La "Ferrari" d'Alstom enfin sur les bons rails
Par Olivier Cognasse - Publié le
NTV, l'opérateur privé italien va inaugurer le 13 décembre prochain sa première rame AGV avant la commercialisation en début d'année. Alstom compte sur cette vitrine pour vendre son dernier train à grande vitesse. A quelques jours de cette inauguration officielle, L'Usine Nouvelle s'est rendue sur le site d'assemblage en Italie.
L'usine piémontaise de Savigliano rappelle une autre époque de l'industrie. Ce site italien, devenu Alstom Transport en 2000, est totalement inséré dans la ville. Une église et des immeubles d'habitations sont aux portes d'une unité de production de 1 100 salariés. A l'intérieur, trône le fameux AGV Italo aux couleurs Ferrari. Et plus précisément, le rouge d'origine…
Sur les 25 rames (plus 10 en option) commandées par l'opérateur privé italien Nuovo Trasporto Viaggiatori (NTV), huit sont fabriquées dans cette usine. Les dix-sept autres sont produites dans l'usine d'Aytré (Charente-Maritime). Un contrat d'1,5 milliard d'euros pour l'achat des rames et la maintenance durant trente ans, une condition déterminante dans le choix d'Alstom.
NTV est le premier opérateur privé sur la grande vitesse en Italie. Cette entreprise fondée entre autres par Luca di Montezemolo, le patron de Ferrari, est détenue à 20 % par la SNCF. Cette compagnie veut se démarquer de Trenitalia, avec la qualité de son service : satellite, UMTS, WiFi, repas de qualité, télévision en direct,…
Giuseppe Sciarrone, le directeur général de NTV, tempère les comparaisons avec la voiture de luxe. "Italo n'a rien à voir avec une Ferrari. C'est un train pour tout le monde."
Si NTV inaugure sa première rame le 13 décembre prochain, le lancement commercial aura lieu début 2012. Les autres rames seront livrées entre janvier et septembre prochain pour circuler sur deux lignes : de Turin à Salerne et de Rome à Venise.
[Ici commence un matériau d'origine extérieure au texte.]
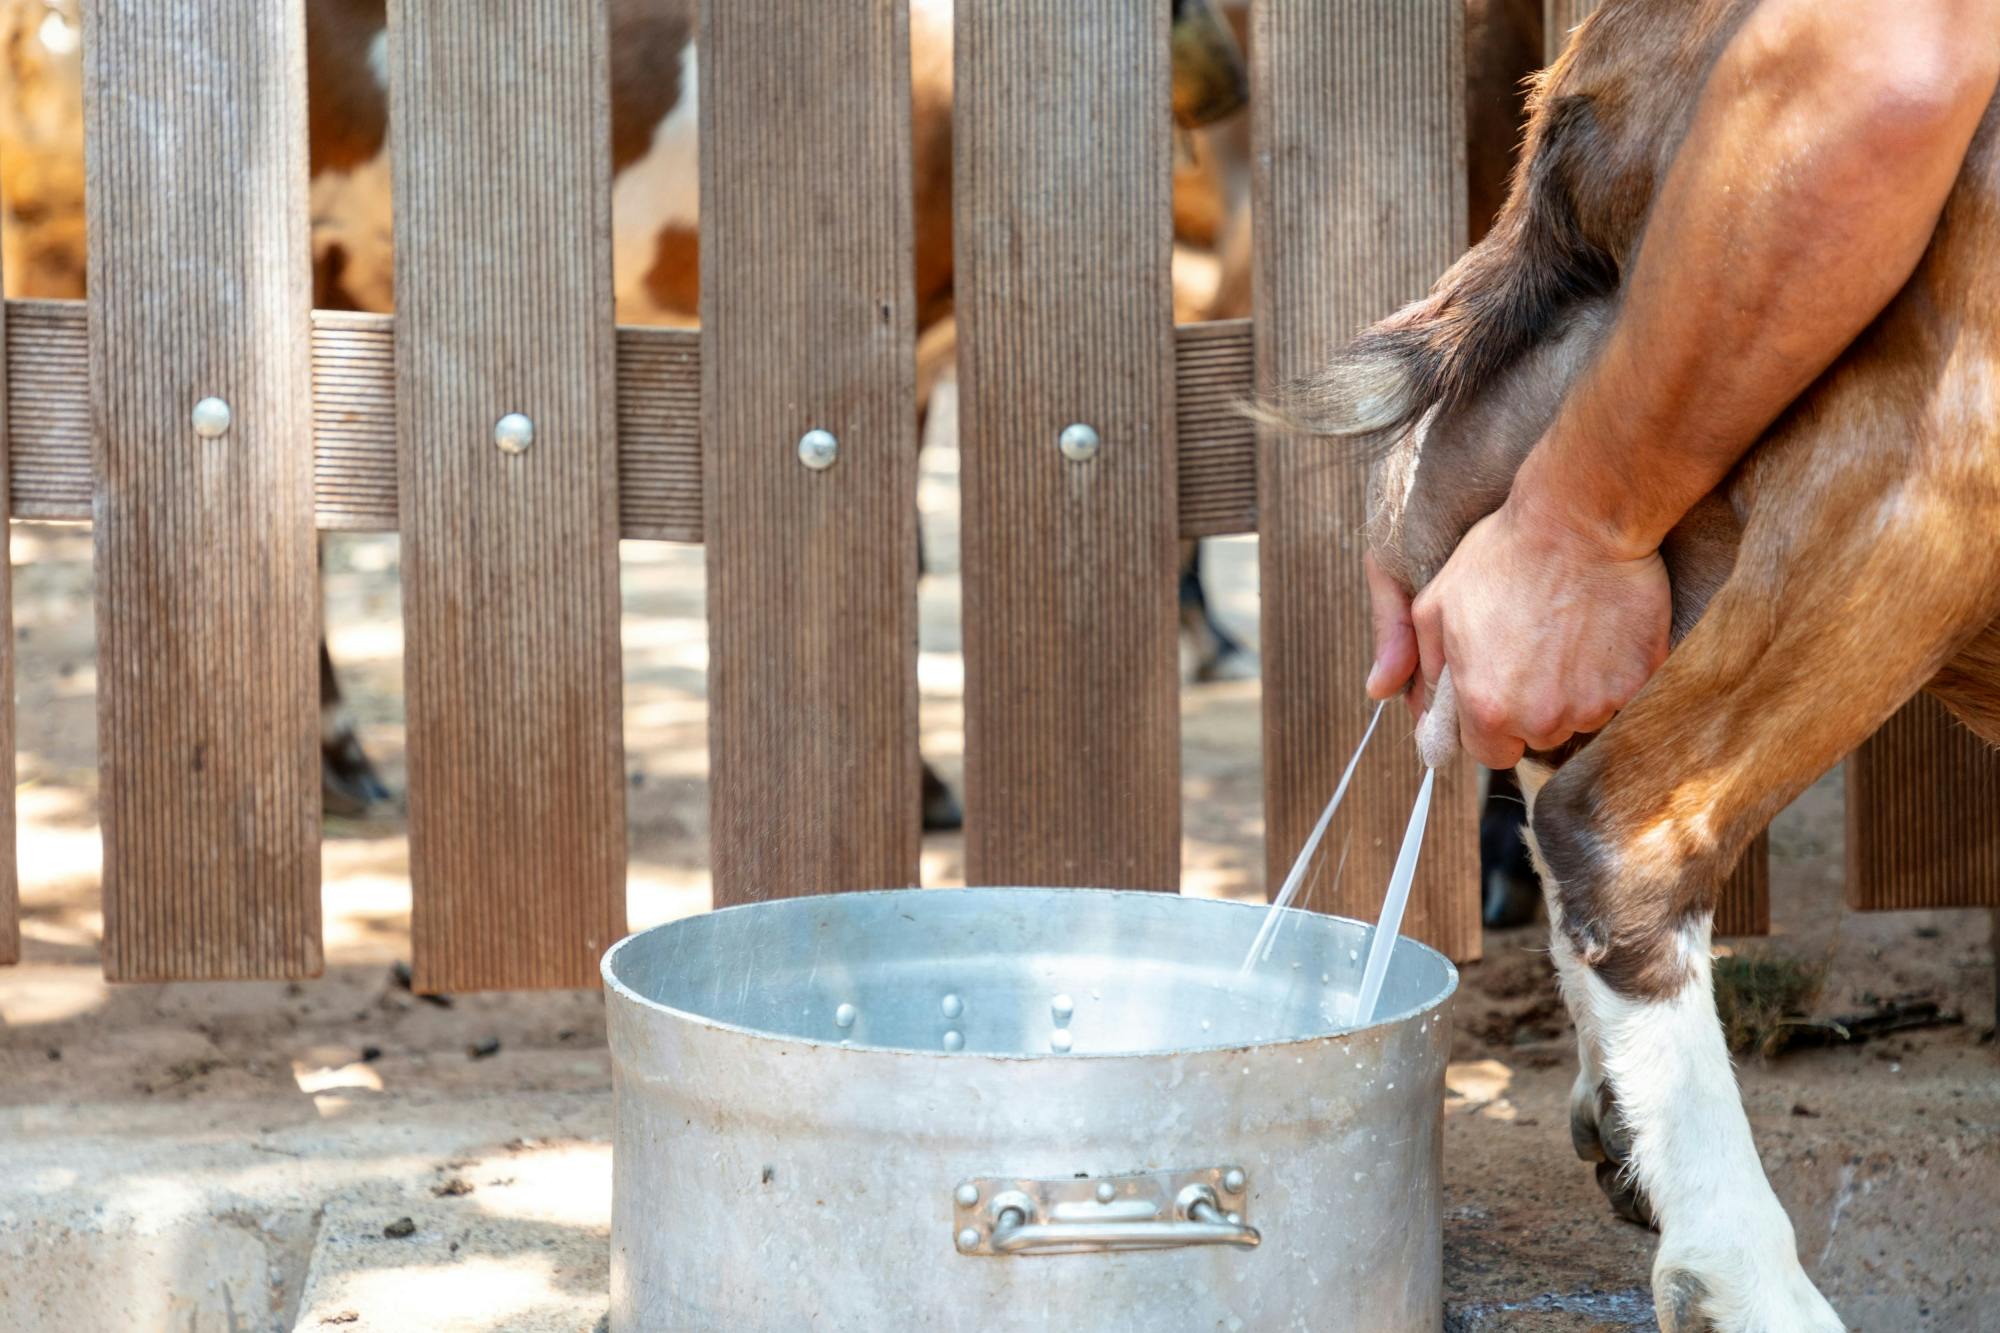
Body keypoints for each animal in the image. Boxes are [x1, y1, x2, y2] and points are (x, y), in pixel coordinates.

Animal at [1272, 2, 2000, 1320]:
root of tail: (1601, 71)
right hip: (1916, 476)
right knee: (1623, 825)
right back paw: (1747, 1280)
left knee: (1550, 767)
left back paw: (1620, 1129)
Alstom mise beaucoup sur cette vitrine pour vendre ce train à très grande vitesse qui n'a pas encore trouvé d'autres acheteurs. Henri Poupart-Lafarge, le président d'Alstom Transport vise la Russie et le Brésil à défaut de la France.
La SNCF veut des rames Duplex si elle passe de nouvelles commandes. D'où l'AGV 2. Alstom Transport ne nie pas ce projet. Son nouveau président reconnait que l'entreprise "réfléchit et étudie l'intérêt ou non de développer un train de deux étages avec une motorisation répartie."
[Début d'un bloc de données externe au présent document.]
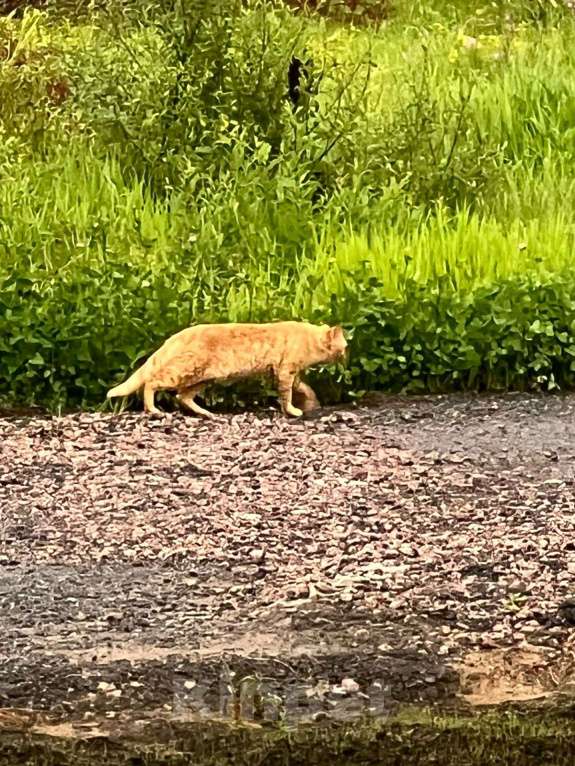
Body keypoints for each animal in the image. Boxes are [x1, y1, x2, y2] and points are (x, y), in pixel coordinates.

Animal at [106, 322, 348, 424]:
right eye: (345, 346)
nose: (347, 356)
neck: (310, 339)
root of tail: (176, 335)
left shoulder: (286, 372)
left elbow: (300, 387)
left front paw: (308, 399)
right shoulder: (285, 370)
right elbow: (286, 394)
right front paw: (292, 410)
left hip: (203, 378)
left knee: (182, 396)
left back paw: (207, 414)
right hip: (186, 369)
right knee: (152, 383)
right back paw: (154, 410)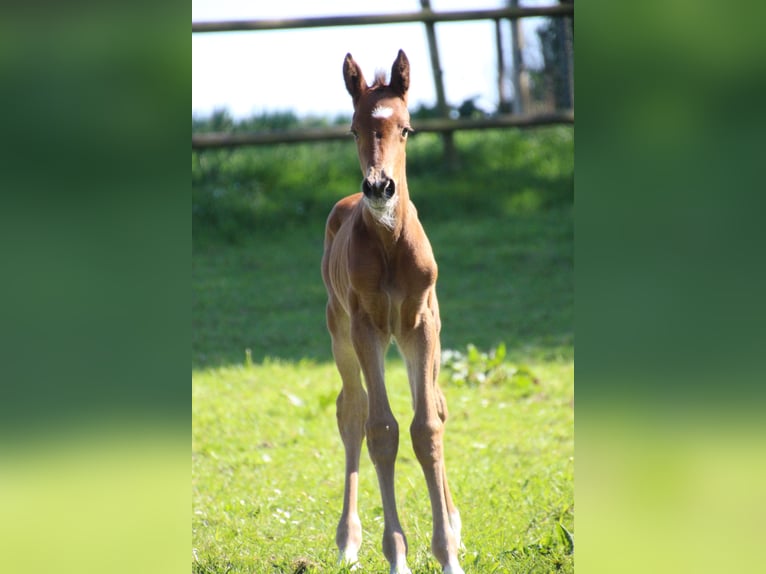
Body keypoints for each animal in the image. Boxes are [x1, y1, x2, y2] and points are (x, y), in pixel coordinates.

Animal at [320, 50, 464, 574]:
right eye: (353, 130)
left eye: (406, 128)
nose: (379, 187)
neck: (388, 244)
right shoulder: (367, 329)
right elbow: (381, 429)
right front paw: (397, 555)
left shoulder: (420, 326)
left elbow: (427, 428)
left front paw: (448, 553)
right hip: (341, 333)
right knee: (352, 410)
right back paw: (348, 540)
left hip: (425, 335)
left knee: (436, 405)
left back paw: (455, 522)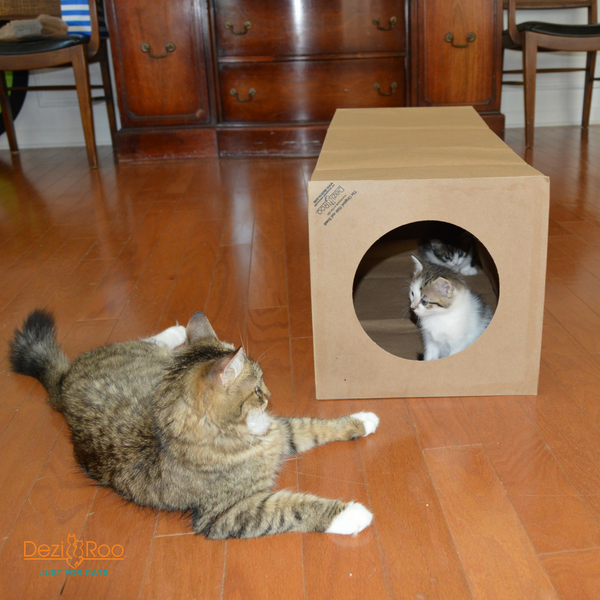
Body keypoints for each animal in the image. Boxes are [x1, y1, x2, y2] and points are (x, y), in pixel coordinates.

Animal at [9, 310, 378, 540]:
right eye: (258, 389)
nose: (270, 395)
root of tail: (63, 384)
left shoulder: (280, 431)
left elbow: (314, 426)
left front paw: (364, 419)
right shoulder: (227, 513)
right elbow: (294, 509)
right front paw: (351, 515)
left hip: (149, 355)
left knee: (155, 341)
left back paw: (177, 330)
L'usine de Savigliano produit les fameux Pendolino, héritage des années Fiat. Présents dans une douzaine de pays, ils n'ont pas encore trouvé preneur sur le marché français. La SNCF semble allergique à cette technologie qui permet de faire circuler les trains sur des lignes classiques à une vitesse nettement supérieure dans les courbes (+ 20 à + 30 %). Ce n'est pas le cas de l'opérateur britannique Virgin Trains qui va recevoir sa 56ème rame. Pour les dirigeants d'Alstom, c'est "avant tout un choix politique de développement". Son nouveau président, Henri Poupart-Lafarge précise qu'il y "a actuellement des débats économiques en France sur ce sujet". L'état des finances ne permettra en effet pas de développer toutes les lignes à très grande vitesse prévues ou souhaitées. Un Paris-Le Havre en Pendolino a déjà été évoqué par certains élus. Et pourquoi ne pas remplacer les Corail à bout de souffle par un tel matériel.

Devant l'AGV Italo et le Pendolino de Virgin Trains, de gauche à droite : Giuseppe Sciarrone le directeur général de NTV, Henri Poupart-Lafarge, le président d'Alstom Transport et Tony Collins, le directeur exécutif de Virgin Trains.